- PROVIDED DATA:
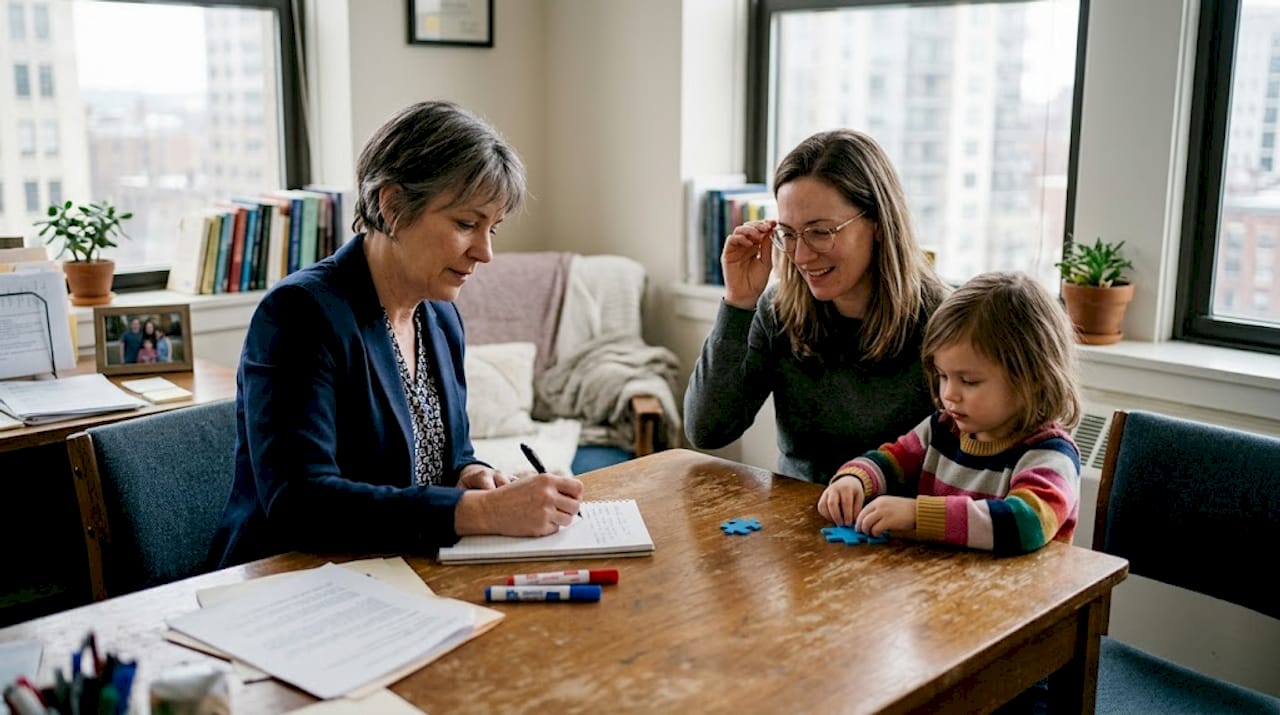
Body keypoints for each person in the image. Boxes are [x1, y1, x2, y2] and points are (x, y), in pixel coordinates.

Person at [208, 100, 584, 567]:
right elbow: (299, 503)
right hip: (291, 580)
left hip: (398, 568)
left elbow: (452, 453)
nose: (485, 253)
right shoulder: (300, 314)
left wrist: (472, 475)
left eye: (493, 228)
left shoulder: (440, 315)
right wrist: (478, 512)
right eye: (467, 224)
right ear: (392, 205)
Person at [684, 129, 950, 483]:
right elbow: (707, 431)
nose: (801, 255)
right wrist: (738, 304)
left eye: (821, 232)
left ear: (878, 224)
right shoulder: (778, 310)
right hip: (798, 518)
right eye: (789, 234)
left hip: (901, 525)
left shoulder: (944, 320)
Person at [817, 271, 1082, 555]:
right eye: (943, 376)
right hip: (945, 587)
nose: (948, 394)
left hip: (1019, 596)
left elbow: (1026, 523)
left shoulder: (1051, 454)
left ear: (1032, 379)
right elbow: (890, 460)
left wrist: (918, 515)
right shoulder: (942, 428)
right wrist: (854, 480)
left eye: (968, 381)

- EXERCISE INSTRUCTIONS: Find every line in the data above that holds the string "elbow". Give the number of such lines and nothing else.

- SOLUTION TO THIS PROBLEM: 5